Task instructions. Rewrite the portion of the data that opens with the line containing "scientific name: Disholcaspis" and closes with the line containing "scientific name: Harmonia axyridis", replacing "phylum" with "division" and leaving all else unchanged.
____________________
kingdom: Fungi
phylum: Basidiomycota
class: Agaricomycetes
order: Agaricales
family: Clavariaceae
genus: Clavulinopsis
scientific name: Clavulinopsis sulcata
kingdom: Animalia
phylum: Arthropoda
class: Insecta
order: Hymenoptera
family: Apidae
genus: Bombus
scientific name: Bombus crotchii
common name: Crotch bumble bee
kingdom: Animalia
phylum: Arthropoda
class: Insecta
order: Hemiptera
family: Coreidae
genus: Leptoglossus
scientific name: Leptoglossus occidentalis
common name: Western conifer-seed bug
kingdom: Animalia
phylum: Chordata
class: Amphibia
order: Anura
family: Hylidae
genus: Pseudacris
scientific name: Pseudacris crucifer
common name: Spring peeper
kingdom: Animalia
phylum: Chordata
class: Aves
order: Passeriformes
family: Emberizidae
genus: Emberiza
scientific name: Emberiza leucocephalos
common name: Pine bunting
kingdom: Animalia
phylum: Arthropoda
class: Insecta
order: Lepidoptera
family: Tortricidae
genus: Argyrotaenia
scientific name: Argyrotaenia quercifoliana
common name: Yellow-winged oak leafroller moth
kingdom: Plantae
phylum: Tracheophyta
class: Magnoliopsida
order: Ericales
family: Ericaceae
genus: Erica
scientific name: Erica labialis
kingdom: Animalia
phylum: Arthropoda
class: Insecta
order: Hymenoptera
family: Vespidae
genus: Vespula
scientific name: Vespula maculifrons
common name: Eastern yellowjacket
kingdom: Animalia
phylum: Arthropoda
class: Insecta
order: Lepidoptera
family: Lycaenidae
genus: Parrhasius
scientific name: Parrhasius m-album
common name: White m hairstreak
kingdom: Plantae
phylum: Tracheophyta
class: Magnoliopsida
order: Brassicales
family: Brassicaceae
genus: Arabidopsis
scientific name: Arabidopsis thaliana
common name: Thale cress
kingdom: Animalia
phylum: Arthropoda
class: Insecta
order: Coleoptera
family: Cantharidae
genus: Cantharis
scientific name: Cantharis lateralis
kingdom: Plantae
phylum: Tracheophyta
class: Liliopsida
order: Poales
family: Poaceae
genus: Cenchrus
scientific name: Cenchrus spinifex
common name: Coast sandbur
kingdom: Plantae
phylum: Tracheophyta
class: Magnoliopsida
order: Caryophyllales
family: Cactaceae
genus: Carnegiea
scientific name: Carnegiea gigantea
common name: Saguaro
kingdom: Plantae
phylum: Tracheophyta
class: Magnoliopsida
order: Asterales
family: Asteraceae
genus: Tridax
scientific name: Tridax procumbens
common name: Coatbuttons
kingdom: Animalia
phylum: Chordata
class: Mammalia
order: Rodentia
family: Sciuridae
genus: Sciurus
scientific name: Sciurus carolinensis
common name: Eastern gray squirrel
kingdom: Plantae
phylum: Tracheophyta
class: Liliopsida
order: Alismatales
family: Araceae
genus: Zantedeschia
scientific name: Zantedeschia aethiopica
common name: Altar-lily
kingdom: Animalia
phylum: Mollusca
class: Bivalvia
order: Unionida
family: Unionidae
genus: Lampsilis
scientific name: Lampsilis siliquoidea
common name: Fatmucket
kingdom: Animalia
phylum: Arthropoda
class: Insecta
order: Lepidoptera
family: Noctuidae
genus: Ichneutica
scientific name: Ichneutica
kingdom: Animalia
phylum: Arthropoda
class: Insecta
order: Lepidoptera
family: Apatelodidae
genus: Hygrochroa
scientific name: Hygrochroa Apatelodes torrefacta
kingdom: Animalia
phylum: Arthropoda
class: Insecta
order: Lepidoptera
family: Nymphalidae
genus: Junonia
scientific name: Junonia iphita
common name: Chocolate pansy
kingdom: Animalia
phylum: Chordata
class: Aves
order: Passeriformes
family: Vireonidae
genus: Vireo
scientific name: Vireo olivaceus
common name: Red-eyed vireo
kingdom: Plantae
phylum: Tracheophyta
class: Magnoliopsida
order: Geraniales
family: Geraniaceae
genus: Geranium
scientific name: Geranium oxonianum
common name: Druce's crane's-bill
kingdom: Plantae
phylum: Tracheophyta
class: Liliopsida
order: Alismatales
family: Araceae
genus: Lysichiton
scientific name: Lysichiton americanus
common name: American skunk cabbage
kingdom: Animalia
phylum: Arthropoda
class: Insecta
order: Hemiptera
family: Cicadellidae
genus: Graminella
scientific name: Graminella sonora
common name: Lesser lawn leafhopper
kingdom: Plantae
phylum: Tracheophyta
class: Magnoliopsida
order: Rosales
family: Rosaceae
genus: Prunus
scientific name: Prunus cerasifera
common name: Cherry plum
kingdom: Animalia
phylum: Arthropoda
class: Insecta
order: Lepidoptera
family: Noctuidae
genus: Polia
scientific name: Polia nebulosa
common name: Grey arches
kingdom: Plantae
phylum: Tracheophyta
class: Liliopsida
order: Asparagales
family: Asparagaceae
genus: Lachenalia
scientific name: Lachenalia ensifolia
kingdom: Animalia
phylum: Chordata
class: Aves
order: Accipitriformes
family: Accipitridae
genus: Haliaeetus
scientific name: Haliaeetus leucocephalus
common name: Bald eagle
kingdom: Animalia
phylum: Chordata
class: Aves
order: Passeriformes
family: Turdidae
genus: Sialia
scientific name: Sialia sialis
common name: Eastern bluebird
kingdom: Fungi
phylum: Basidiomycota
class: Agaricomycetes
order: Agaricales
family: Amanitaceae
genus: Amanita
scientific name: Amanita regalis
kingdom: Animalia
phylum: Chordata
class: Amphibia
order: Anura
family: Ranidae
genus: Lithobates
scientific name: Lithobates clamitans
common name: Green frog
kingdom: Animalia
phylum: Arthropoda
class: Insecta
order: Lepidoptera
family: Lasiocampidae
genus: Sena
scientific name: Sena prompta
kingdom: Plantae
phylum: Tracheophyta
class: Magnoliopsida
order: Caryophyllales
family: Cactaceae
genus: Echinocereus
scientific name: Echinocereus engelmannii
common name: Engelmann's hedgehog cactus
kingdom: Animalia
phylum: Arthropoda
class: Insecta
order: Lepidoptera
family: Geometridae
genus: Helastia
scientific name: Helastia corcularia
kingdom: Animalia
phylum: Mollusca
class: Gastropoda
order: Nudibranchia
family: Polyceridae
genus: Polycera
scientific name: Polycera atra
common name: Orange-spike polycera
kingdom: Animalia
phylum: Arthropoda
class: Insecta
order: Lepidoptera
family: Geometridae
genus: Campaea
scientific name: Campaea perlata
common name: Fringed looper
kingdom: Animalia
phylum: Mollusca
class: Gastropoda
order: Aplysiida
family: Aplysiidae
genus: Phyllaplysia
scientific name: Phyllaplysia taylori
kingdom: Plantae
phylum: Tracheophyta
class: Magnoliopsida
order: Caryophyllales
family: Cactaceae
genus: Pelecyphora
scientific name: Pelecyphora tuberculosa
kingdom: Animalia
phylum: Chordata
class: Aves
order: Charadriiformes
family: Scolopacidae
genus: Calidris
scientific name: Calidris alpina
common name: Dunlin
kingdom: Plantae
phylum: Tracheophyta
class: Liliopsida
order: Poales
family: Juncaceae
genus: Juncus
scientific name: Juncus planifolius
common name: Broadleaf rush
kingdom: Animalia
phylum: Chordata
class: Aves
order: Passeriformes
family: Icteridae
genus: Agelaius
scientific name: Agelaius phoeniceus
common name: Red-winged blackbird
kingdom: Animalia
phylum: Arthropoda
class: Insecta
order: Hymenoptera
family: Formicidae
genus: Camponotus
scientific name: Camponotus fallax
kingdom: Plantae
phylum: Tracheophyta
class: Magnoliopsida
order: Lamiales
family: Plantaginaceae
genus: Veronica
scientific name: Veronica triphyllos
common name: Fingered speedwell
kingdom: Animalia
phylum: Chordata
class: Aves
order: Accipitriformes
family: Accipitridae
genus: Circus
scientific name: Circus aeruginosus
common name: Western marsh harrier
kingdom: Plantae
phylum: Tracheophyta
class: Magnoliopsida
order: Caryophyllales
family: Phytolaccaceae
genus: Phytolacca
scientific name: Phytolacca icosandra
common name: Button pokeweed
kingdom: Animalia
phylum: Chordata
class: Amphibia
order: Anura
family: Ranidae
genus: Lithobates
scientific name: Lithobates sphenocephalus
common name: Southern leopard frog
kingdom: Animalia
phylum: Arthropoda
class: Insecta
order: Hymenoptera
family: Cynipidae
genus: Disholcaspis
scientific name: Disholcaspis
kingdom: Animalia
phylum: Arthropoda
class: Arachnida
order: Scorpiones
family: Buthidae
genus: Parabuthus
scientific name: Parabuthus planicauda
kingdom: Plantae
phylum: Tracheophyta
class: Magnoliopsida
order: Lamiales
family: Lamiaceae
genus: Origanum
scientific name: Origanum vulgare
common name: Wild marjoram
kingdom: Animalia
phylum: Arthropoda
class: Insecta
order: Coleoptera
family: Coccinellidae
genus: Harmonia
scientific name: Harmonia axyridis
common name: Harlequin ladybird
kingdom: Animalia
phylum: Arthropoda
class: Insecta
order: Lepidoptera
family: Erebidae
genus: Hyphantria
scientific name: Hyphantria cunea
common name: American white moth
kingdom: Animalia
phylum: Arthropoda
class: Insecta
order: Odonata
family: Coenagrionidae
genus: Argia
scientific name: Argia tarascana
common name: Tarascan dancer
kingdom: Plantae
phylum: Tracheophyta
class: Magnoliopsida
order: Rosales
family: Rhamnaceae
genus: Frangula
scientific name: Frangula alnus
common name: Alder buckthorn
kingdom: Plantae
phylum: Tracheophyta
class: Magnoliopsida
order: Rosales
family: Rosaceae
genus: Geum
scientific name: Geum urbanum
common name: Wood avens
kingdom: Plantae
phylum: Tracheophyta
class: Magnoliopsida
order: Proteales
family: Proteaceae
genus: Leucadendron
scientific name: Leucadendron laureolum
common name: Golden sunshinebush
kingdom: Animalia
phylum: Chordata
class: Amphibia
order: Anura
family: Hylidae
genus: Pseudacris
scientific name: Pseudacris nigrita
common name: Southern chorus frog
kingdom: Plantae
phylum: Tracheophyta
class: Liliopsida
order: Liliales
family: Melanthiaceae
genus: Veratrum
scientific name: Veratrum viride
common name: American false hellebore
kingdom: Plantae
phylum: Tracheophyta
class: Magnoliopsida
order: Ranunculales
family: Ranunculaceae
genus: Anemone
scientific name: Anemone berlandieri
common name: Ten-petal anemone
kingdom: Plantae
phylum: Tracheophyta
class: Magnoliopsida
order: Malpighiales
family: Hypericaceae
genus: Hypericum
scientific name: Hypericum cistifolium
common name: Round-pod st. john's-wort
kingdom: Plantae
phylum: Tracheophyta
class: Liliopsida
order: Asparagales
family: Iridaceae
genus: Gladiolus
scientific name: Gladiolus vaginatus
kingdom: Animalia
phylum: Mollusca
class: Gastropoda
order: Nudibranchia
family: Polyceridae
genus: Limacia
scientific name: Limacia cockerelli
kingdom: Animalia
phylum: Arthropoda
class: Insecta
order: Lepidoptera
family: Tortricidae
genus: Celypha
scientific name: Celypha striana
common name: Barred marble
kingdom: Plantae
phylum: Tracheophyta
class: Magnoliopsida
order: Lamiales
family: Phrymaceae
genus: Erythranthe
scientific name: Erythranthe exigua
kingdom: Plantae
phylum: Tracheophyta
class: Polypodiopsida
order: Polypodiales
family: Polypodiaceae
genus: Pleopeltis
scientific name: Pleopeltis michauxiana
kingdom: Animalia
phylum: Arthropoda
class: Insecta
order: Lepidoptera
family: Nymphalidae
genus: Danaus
____________________
Task output.
scientific name: Disholcaspis
kingdom: Animalia
division: Arthropoda
class: Arachnida
order: Scorpiones
family: Buthidae
genus: Parabuthus
scientific name: Parabuthus planicauda
kingdom: Plantae
division: Tracheophyta
class: Magnoliopsida
order: Lamiales
family: Lamiaceae
genus: Origanum
scientific name: Origanum vulgare
common name: Wild marjoram
kingdom: Animalia
division: Arthropoda
class: Insecta
order: Coleoptera
family: Coccinellidae
genus: Harmonia
scientific name: Harmonia axyridis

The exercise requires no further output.